So to ask if I can go into a same-sex partnership would, as I see it, be in ignorance or defiance of already-given counsel, even if I've never personally felt a "witness" of the truthfulness of that counsel, as Martin Harris seems to have done--remember it was Joseph who did the asking and relayed the answer to Martin, not Martin directly. I know it's not a perfect example, but I think it works here.

As for whether people start with "Let me be with [someone of the same sex]" I actually do think most wish that or secretly "pray" it in their hearts, yes. "Please, if it were just OK somehow to have what I want or to want what I'm allowed..." I do think people do that, subconsciously at the very least, long before they get their manifestation that they are, indeed, given the green light by God.

chedner said...

Ah, I mis-interpreted the question somewhat, me-thinks.

Anyway, the analogy of "the lost manuscript" is a little too faulty in my book for the following reasons:

Martin didn't have any authority over the manuscript in any way.

An individual has the most authority in his/her life in every way.

Joseph was the custodian of the manuscript.

The leaders of the Church are not custodians of but counselors to our lives.

From what I can remember, Martin didn't come to Joseph and say, "I've been praying and fasting and studying about this quite fervently, and I feel strongly that the Lord would have my wife see the manuscript."

The majority of sincere gay Mormons who disobey the counsels of the Church (as far as I've heard, anyway) re: gay marriage say, "I've been praying and fasting and studying about this quite fervently, and I feel strongly that the Lord would have me marry someone of the same sex."

Original Mohomie said...

I gotta be honest: I don't much care whether it serves as a direct analogy. To me, the questions remain valid regardless of the chosen example, which I believe is appropriate to my purposes, so we'll call it an agreement to disagree on what I consider a moot point (the example wasn't meant to be proof of precedent or direct analogy, so I changed the wording to more accurately reflect that).
::::
▶ _JOB ITEM_:
Check each statement against the comment exchange about the lost manuscript analogy, answering yes or no and quoting the deciding words: (a) chedner says Martin had no authority over the manuscript. (b) chedner describes Church leaders as custodians of our lives. (c) Original Mohomie says the example was meant as proof of precedent.
::::
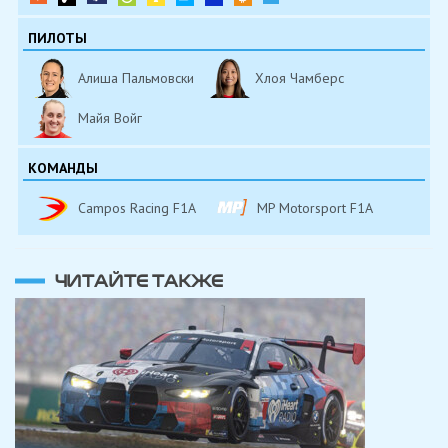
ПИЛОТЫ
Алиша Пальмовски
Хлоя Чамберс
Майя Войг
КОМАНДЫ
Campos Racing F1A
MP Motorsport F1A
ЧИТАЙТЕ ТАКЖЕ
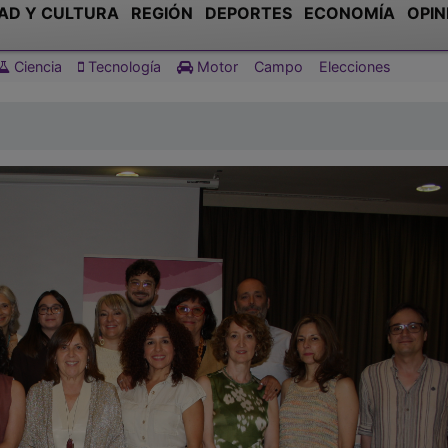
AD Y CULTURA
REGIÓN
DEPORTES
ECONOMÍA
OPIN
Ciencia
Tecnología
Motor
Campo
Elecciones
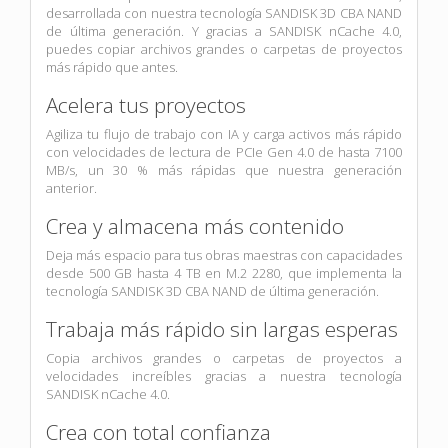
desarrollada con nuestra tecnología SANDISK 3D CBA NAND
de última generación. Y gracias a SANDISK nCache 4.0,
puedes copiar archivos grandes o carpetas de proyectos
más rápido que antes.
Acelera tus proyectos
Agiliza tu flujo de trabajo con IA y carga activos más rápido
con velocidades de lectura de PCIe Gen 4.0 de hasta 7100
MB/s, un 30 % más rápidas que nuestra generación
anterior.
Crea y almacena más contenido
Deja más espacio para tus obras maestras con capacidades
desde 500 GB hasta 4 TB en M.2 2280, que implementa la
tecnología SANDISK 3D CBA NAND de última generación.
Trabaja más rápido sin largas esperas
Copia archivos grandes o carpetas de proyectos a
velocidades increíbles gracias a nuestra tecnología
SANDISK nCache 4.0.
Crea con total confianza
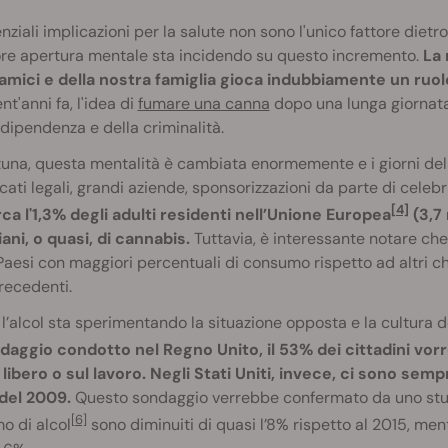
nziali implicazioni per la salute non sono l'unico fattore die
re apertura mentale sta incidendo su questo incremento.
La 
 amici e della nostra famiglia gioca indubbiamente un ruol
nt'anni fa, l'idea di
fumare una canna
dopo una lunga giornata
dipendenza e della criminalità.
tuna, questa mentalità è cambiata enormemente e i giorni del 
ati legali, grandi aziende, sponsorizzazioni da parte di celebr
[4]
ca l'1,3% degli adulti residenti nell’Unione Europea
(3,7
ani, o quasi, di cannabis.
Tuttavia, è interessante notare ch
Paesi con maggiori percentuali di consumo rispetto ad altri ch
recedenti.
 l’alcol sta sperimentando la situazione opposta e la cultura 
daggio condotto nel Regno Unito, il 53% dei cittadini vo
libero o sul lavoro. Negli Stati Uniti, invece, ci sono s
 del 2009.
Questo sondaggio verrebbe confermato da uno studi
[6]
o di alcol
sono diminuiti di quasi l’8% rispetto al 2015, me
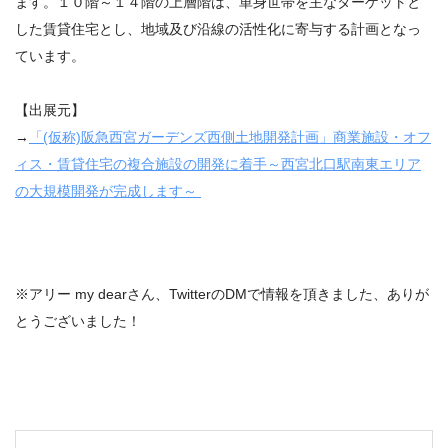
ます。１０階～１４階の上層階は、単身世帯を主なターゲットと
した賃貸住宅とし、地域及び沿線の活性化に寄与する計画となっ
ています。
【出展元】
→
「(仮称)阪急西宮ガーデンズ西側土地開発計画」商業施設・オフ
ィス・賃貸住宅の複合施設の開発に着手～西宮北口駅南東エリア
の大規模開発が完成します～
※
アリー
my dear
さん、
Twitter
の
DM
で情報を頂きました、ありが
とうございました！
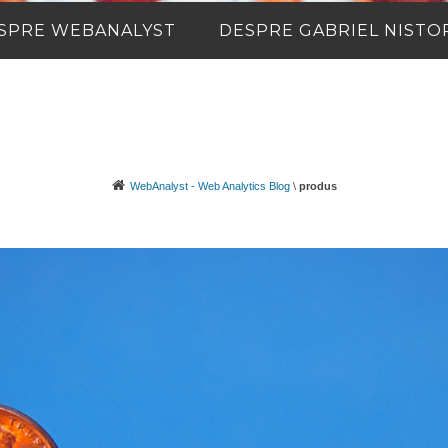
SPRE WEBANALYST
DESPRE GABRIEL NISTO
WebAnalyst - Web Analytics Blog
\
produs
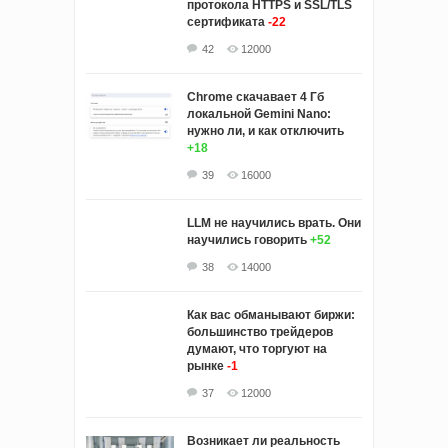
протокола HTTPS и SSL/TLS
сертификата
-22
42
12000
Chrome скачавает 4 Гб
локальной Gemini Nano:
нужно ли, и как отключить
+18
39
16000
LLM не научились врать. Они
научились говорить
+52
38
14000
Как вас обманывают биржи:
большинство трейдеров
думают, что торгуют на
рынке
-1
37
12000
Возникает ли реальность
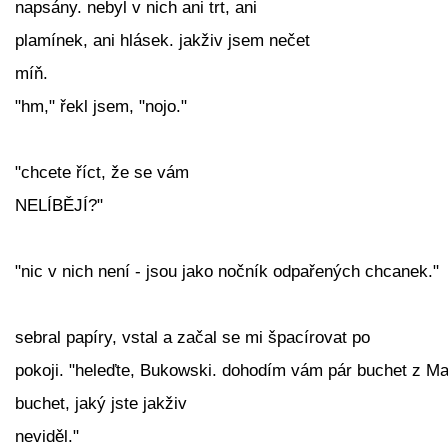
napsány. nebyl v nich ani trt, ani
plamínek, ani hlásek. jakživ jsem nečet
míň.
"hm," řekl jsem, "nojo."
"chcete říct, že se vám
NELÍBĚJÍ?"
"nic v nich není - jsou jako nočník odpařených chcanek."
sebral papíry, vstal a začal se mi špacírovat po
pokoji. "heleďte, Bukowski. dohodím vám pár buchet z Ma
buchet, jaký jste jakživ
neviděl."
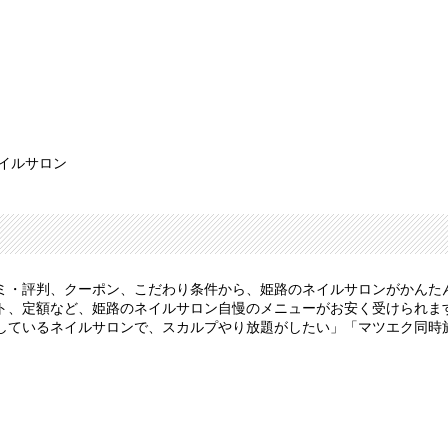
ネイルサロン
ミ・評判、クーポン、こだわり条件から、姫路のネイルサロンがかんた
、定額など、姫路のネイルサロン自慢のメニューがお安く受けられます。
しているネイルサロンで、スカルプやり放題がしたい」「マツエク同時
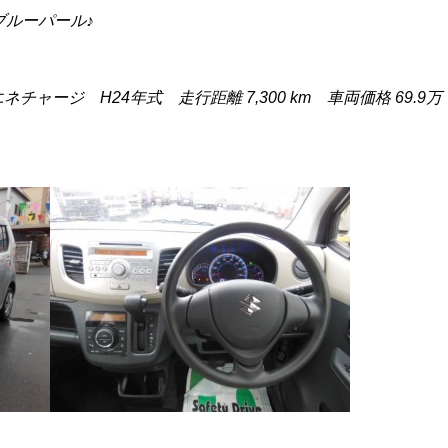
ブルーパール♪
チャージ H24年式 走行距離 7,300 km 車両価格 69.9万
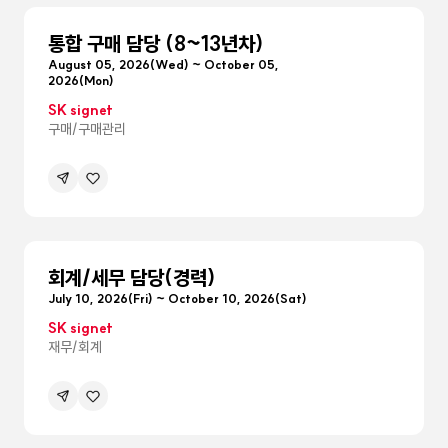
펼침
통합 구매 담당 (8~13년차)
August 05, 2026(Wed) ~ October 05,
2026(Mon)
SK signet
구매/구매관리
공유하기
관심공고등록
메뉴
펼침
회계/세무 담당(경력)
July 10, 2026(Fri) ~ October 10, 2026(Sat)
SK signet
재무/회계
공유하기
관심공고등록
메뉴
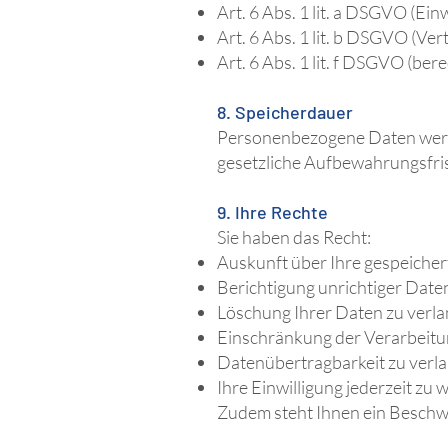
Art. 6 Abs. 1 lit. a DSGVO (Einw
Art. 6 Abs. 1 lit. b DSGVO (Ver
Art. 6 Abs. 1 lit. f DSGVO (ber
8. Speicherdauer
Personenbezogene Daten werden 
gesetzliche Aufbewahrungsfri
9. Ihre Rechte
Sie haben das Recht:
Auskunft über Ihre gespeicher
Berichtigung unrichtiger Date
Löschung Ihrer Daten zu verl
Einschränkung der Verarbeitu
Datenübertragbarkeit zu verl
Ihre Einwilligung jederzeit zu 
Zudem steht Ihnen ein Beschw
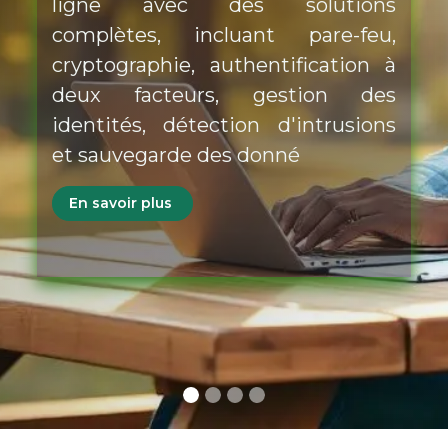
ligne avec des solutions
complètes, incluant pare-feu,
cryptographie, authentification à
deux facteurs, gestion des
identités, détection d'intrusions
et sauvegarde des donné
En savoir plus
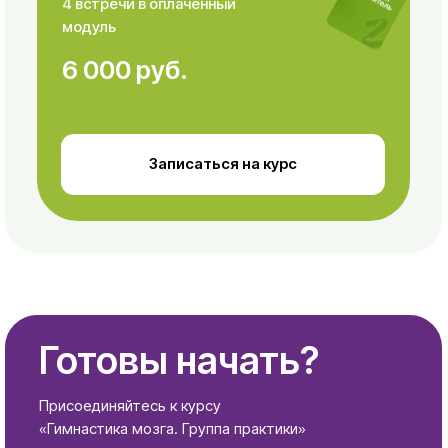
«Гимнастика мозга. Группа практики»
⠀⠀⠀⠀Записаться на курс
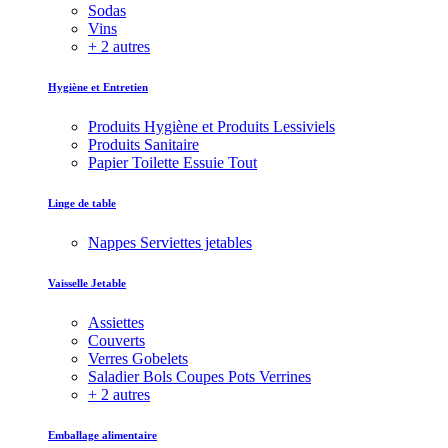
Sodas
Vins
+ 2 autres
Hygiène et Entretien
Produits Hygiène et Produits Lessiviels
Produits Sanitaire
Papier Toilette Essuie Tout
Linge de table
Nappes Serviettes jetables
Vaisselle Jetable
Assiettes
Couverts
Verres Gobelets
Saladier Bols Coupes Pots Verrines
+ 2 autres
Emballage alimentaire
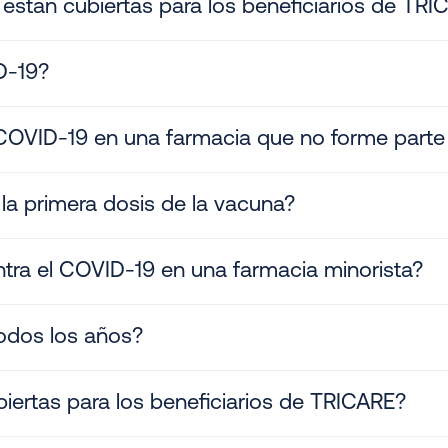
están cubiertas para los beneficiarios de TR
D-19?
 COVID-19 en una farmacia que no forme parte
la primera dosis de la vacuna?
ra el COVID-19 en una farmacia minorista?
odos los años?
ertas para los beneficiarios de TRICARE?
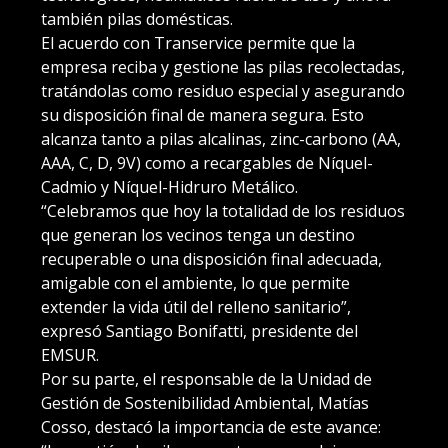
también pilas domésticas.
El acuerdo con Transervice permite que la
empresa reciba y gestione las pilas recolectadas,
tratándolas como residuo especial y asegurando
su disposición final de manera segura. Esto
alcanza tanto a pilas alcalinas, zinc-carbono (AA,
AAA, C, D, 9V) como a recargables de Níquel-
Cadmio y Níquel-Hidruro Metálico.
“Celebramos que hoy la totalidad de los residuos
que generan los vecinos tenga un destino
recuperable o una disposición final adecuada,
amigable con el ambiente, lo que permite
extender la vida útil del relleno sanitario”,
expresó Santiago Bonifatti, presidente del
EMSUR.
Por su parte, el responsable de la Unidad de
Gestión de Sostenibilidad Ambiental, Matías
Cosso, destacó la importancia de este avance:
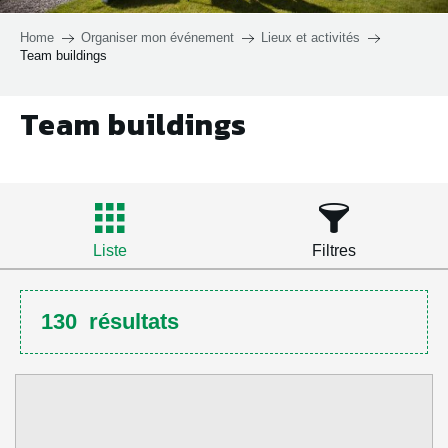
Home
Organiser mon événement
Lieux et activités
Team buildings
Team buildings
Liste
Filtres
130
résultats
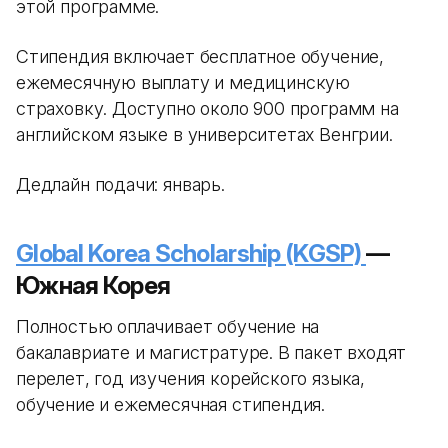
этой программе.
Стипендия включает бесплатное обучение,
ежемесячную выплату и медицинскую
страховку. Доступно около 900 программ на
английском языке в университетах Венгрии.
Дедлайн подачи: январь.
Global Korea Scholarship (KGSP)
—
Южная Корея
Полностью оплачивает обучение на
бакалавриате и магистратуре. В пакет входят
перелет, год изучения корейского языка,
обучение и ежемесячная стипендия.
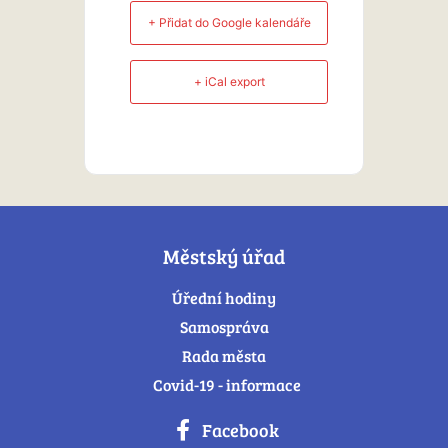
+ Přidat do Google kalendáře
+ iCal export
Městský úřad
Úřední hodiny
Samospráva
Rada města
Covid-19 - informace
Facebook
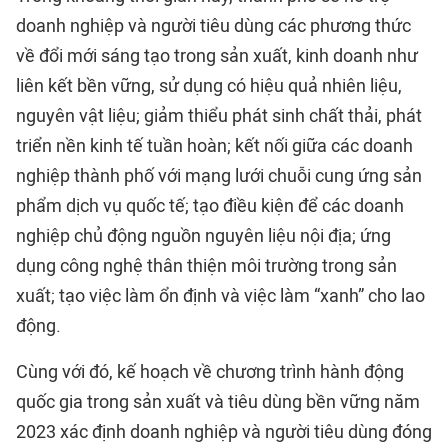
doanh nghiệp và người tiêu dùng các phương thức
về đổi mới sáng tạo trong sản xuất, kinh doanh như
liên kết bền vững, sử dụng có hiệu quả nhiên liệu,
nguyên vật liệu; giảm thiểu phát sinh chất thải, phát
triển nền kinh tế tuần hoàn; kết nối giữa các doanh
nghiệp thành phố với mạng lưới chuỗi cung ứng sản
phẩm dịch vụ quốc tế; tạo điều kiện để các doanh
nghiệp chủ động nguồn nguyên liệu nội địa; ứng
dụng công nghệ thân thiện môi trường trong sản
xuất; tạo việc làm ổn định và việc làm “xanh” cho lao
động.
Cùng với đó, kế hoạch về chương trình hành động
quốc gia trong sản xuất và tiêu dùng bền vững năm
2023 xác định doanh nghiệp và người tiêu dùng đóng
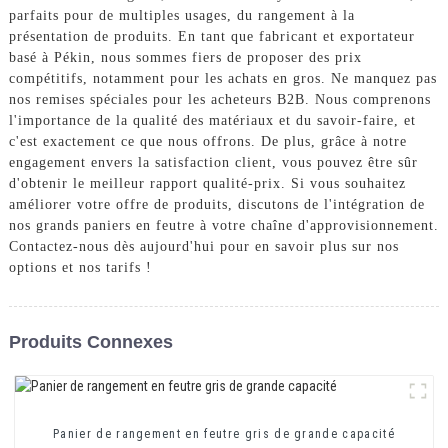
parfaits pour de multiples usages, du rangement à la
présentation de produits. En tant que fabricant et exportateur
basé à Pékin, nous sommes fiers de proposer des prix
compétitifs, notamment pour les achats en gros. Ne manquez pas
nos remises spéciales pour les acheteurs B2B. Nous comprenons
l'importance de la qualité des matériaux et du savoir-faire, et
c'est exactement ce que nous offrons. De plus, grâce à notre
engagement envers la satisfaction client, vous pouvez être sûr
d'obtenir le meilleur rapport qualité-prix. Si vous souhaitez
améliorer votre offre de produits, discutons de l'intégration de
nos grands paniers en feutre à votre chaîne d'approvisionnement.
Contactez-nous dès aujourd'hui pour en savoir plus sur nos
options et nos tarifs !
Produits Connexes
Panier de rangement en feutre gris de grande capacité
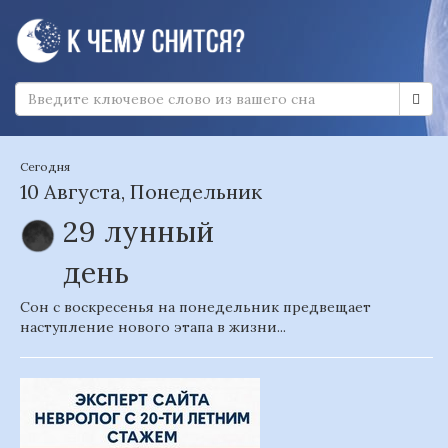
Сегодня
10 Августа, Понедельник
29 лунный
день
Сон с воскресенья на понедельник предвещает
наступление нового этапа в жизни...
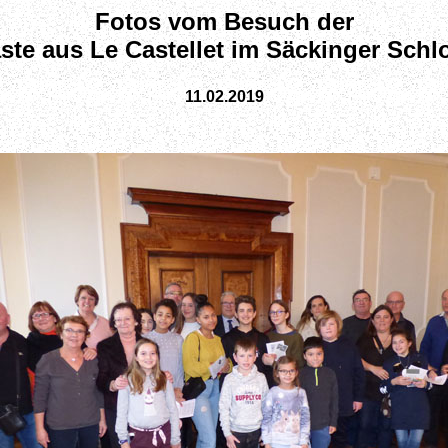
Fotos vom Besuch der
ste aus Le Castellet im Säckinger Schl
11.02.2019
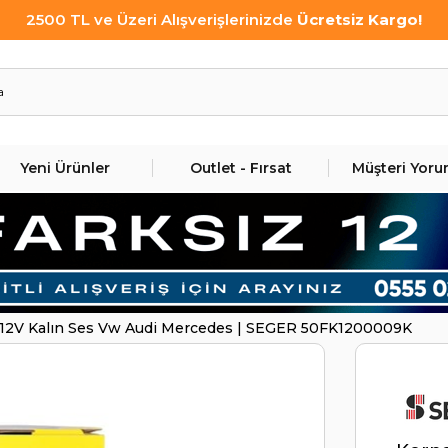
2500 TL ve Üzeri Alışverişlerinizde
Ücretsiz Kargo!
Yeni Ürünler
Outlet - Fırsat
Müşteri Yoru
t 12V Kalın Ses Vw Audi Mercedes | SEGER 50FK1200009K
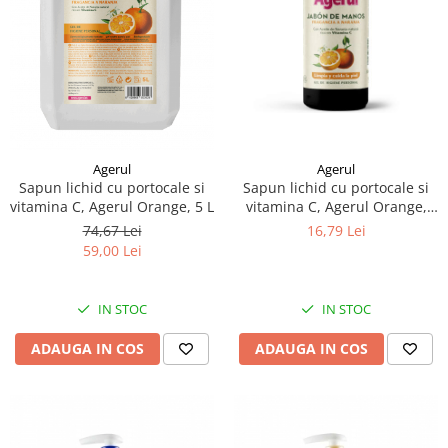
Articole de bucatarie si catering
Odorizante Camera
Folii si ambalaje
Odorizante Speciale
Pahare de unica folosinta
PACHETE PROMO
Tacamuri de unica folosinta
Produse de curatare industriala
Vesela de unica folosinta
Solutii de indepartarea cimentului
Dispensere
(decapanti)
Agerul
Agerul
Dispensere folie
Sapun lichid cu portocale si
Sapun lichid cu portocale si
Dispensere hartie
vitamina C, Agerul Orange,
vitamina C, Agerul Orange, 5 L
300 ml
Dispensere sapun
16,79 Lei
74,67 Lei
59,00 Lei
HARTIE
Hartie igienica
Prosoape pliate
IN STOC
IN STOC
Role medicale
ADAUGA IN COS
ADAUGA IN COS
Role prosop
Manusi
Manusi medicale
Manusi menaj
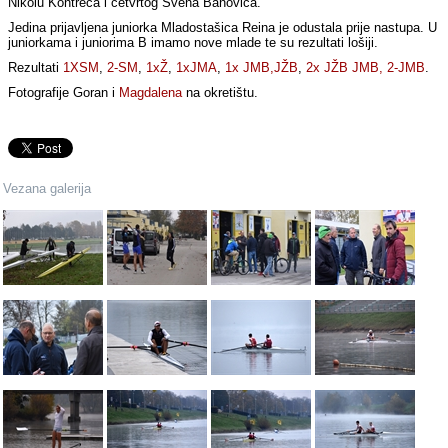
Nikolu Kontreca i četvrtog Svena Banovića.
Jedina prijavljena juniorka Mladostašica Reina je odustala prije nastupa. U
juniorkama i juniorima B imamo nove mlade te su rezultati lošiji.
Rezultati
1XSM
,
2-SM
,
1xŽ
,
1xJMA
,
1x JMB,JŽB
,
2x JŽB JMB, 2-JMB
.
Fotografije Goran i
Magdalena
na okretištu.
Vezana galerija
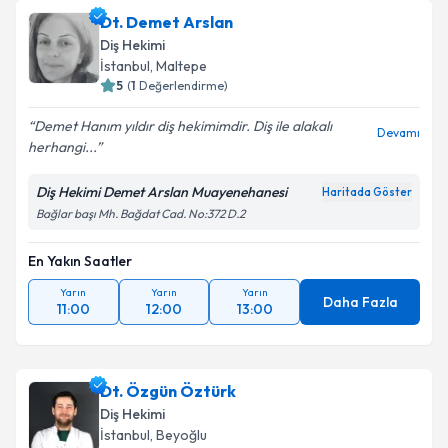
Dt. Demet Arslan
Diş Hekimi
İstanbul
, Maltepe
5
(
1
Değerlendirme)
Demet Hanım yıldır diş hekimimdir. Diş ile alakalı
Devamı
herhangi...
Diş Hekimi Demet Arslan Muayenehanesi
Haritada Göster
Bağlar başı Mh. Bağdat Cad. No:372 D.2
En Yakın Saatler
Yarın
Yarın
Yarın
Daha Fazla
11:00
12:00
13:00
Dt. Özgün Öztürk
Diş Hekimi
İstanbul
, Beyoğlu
::::
▶ _ANSWER BOX_:
(a) Yes: "Martin didn't have any authority over the manuscript in any way."
(b) No: "The leaders of the Church are not custodians of but counselors to our lives."
(c) No: "the example wasn't meant to be proof of precedent or direct analogy"